> Exercise aim
Line count for "string": state how many lines of the data below include it, and output nothing more.

> Data supplied

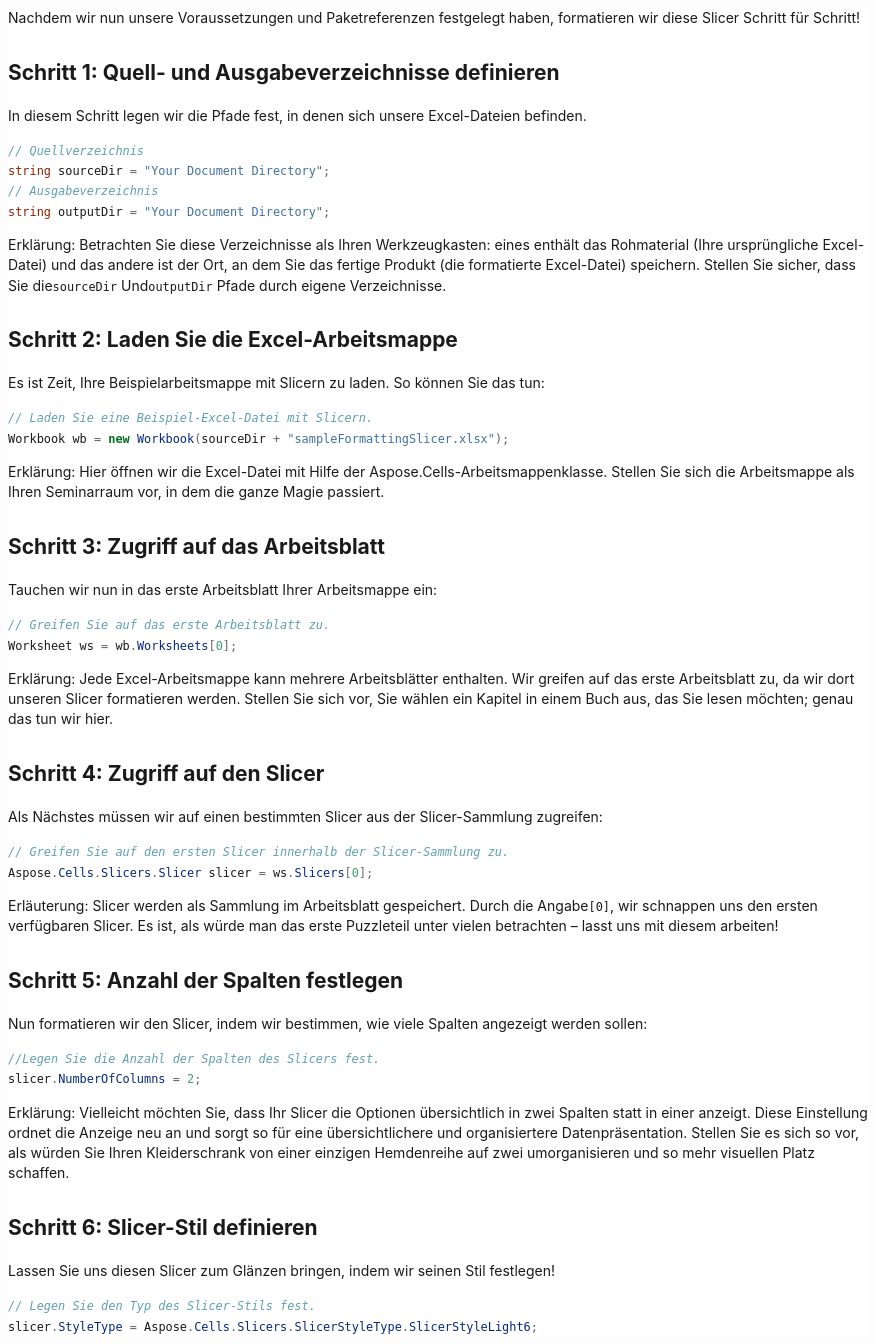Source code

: Nachdem wir nun unsere Voraussetzungen und Paketreferenzen festgelegt haben, formatieren wir diese Slicer Schritt für Schritt!
## Schritt 1: Quell- und Ausgabeverzeichnisse definieren
In diesem Schritt legen wir die Pfade fest, in denen sich unsere Excel-Dateien befinden.
```csharp
// Quellverzeichnis
string sourceDir = "Your Document Directory";
// Ausgabeverzeichnis
string outputDir = "Your Document Directory";
```
 Erklärung: Betrachten Sie diese Verzeichnisse als Ihren Werkzeugkasten: eines enthält das Rohmaterial (Ihre ursprüngliche Excel-Datei) und das andere ist der Ort, an dem Sie das fertige Produkt (die formatierte Excel-Datei) speichern. Stellen Sie sicher, dass Sie die`sourceDir` Und`outputDir` Pfade durch eigene Verzeichnisse.
## Schritt 2: Laden Sie die Excel-Arbeitsmappe
Es ist Zeit, Ihre Beispielarbeitsmappe mit Slicern zu laden. So können Sie das tun:
```csharp
// Laden Sie eine Beispiel-Excel-Datei mit Slicern.
Workbook wb = new Workbook(sourceDir + "sampleFormattingSlicer.xlsx");
```
Erklärung: Hier öffnen wir die Excel-Datei mit Hilfe der Aspose.Cells-Arbeitsmappenklasse. Stellen Sie sich die Arbeitsmappe als Ihren Seminarraum vor, in dem die ganze Magie passiert. 
## Schritt 3: Zugriff auf das Arbeitsblatt
Tauchen wir nun in das erste Arbeitsblatt Ihrer Arbeitsmappe ein:
```csharp
// Greifen Sie auf das erste Arbeitsblatt zu.
Worksheet ws = wb.Worksheets[0];
```
Erklärung: Jede Excel-Arbeitsmappe kann mehrere Arbeitsblätter enthalten. Wir greifen auf das erste Arbeitsblatt zu, da wir dort unseren Slicer formatieren werden. Stellen Sie sich vor, Sie wählen ein Kapitel in einem Buch aus, das Sie lesen möchten; genau das tun wir hier.
## Schritt 4: Zugriff auf den Slicer
Als Nächstes müssen wir auf einen bestimmten Slicer aus der Slicer-Sammlung zugreifen:
```csharp
// Greifen Sie auf den ersten Slicer innerhalb der Slicer-Sammlung zu.
Aspose.Cells.Slicers.Slicer slicer = ws.Slicers[0];
```
 Erläuterung: Slicer werden als Sammlung im Arbeitsblatt gespeichert. Durch die Angabe`[0]`, wir schnappen uns den ersten verfügbaren Slicer. Es ist, als würde man das erste Puzzleteil unter vielen betrachten – lasst uns mit diesem arbeiten!
## Schritt 5: Anzahl der Spalten festlegen
Nun formatieren wir den Slicer, indem wir bestimmen, wie viele Spalten angezeigt werden sollen:
```csharp
//Legen Sie die Anzahl der Spalten des Slicers fest.
slicer.NumberOfColumns = 2;
```
Erklärung: Vielleicht möchten Sie, dass Ihr Slicer die Optionen übersichtlich in zwei Spalten statt in einer anzeigt. Diese Einstellung ordnet die Anzeige neu an und sorgt so für eine übersichtlichere und organisiertere Datenpräsentation. Stellen Sie es sich so vor, als würden Sie Ihren Kleiderschrank von einer einzigen Hemdenreihe auf zwei umorganisieren und so mehr visuellen Platz schaffen.
## Schritt 6: Slicer-Stil definieren
Lassen Sie uns diesen Slicer zum Glänzen bringen, indem wir seinen Stil festlegen!
```csharp
// Legen Sie den Typ des Slicer-Stils fest.
slicer.StyleType = Aspose.Cells.Slicers.SlicerStyleType.SlicerStyleLight6;
```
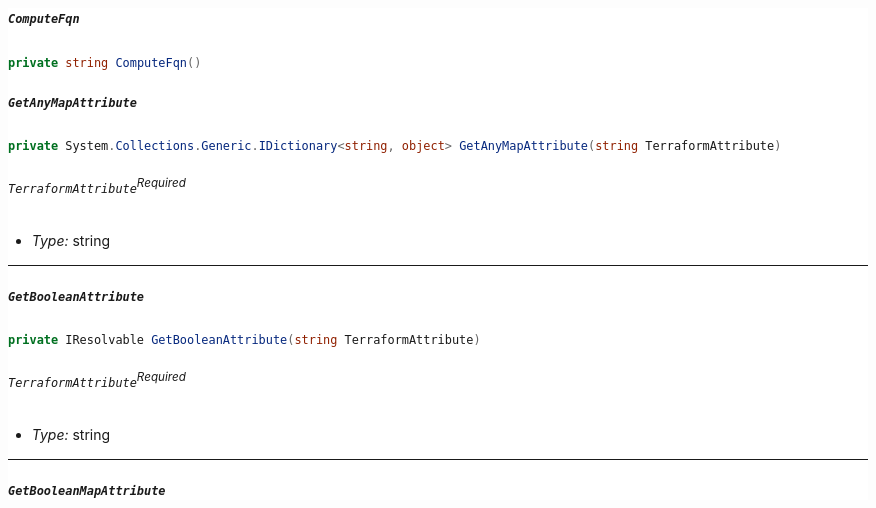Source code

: 
##### `ComputeFqn` <a name="ComputeFqn" id="rhizo-co-terraform-provider-oci.dataOciDataLabelingServiceDatasets.DataOciDataLabelingServiceDatasetsDatasetCollectionItemsDatasetFormatDetailsOutputReference.computeFqn"></a>

```csharp
private string ComputeFqn()
```

##### `GetAnyMapAttribute` <a name="GetAnyMapAttribute" id="rhizo-co-terraform-provider-oci.dataOciDataLabelingServiceDatasets.DataOciDataLabelingServiceDatasetsDatasetCollectionItemsDatasetFormatDetailsOutputReference.getAnyMapAttribute"></a>

```csharp
private System.Collections.Generic.IDictionary<string, object> GetAnyMapAttribute(string TerraformAttribute)
```

###### `TerraformAttribute`<sup>Required</sup> <a name="TerraformAttribute" id="rhizo-co-terraform-provider-oci.dataOciDataLabelingServiceDatasets.DataOciDataLabelingServiceDatasetsDatasetCollectionItemsDatasetFormatDetailsOutputReference.getAnyMapAttribute.parameter.terraformAttribute"></a>

- *Type:* string

---

##### `GetBooleanAttribute` <a name="GetBooleanAttribute" id="rhizo-co-terraform-provider-oci.dataOciDataLabelingServiceDatasets.DataOciDataLabelingServiceDatasetsDatasetCollectionItemsDatasetFormatDetailsOutputReference.getBooleanAttribute"></a>

```csharp
private IResolvable GetBooleanAttribute(string TerraformAttribute)
```

###### `TerraformAttribute`<sup>Required</sup> <a name="TerraformAttribute" id="rhizo-co-terraform-provider-oci.dataOciDataLabelingServiceDatasets.DataOciDataLabelingServiceDatasetsDatasetCollectionItemsDatasetFormatDetailsOutputReference.getBooleanAttribute.parameter.terraformAttribute"></a>

- *Type:* string

---

##### `GetBooleanMapAttribute` <a name="GetBooleanMapAttribute" id="rhizo-co-terraform-provider-oci.dataOciDataLabelingServiceDatasets.DataOciDataLabelingServiceDatasetsDatasetCollectionItemsDatasetFormatDetailsOutputReference.getBooleanMapAttribute"></a>
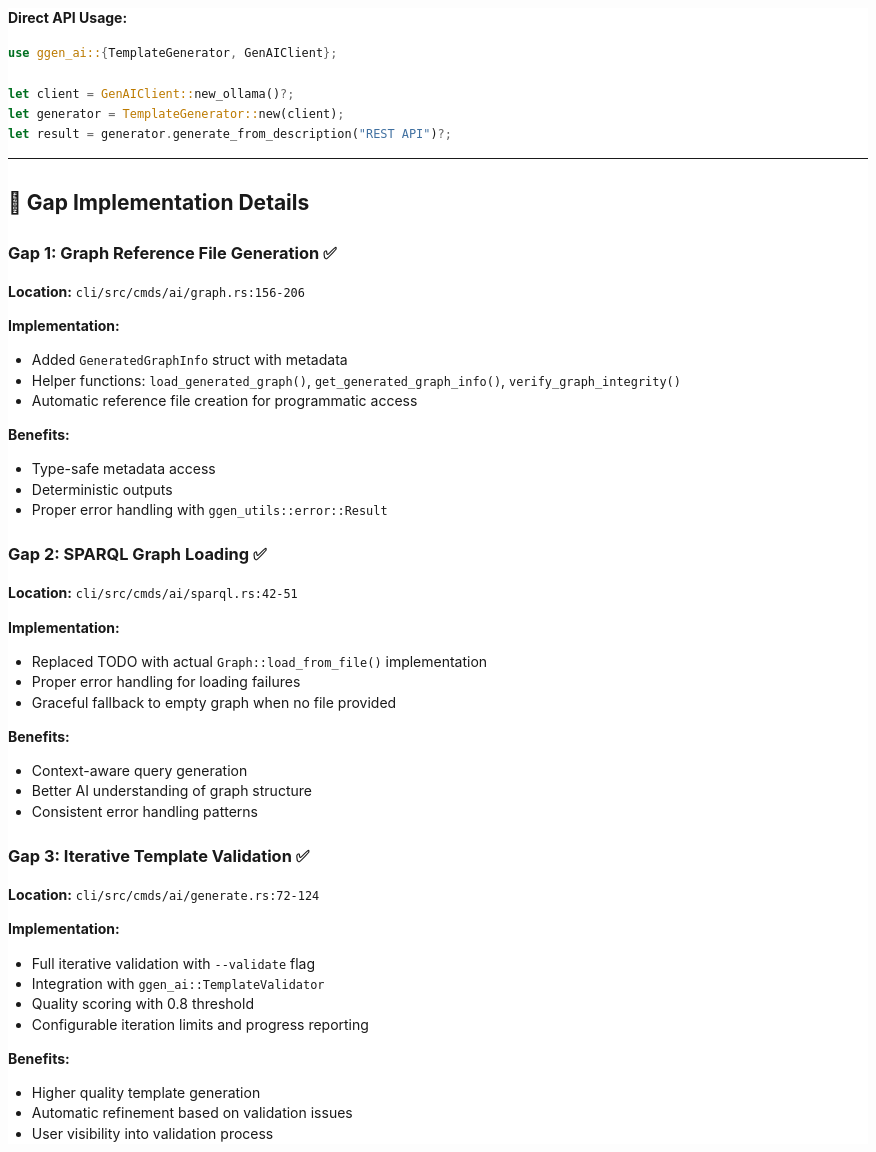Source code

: **Direct API Usage:**
```rust
use ggen_ai::{TemplateGenerator, GenAIClient};

let client = GenAIClient::new_ollama()?;
let generator = TemplateGenerator::new(client);
let result = generator.generate_from_description("REST API")?;
```

---

## 🎯 Gap Implementation Details

### Gap 1: Graph Reference File Generation ✅
**Location:** `cli/src/cmds/ai/graph.rs:156-206`

**Implementation:**
- Added `GeneratedGraphInfo` struct with metadata
- Helper functions: `load_generated_graph()`, `get_generated_graph_info()`, `verify_graph_integrity()`
- Automatic reference file creation for programmatic access

**Benefits:**
- Type-safe metadata access
- Deterministic outputs
- Proper error handling with `ggen_utils::error::Result`

### Gap 2: SPARQL Graph Loading ✅
**Location:** `cli/src/cmds/ai/sparql.rs:42-51`

**Implementation:**
- Replaced TODO with actual `Graph::load_from_file()` implementation
- Proper error handling for loading failures
- Graceful fallback to empty graph when no file provided

**Benefits:**
- Context-aware query generation
- Better AI understanding of graph structure
- Consistent error handling patterns

### Gap 3: Iterative Template Validation ✅
**Location:** `cli/src/cmds/ai/generate.rs:72-124`

**Implementation:**
- Full iterative validation with `--validate` flag
- Integration with `ggen_ai::TemplateValidator`
- Quality scoring with 0.8 threshold
- Configurable iteration limits and progress reporting

**Benefits:**
- Higher quality template generation
- Automatic refinement based on validation issues
- User visibility into validation process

> Output
7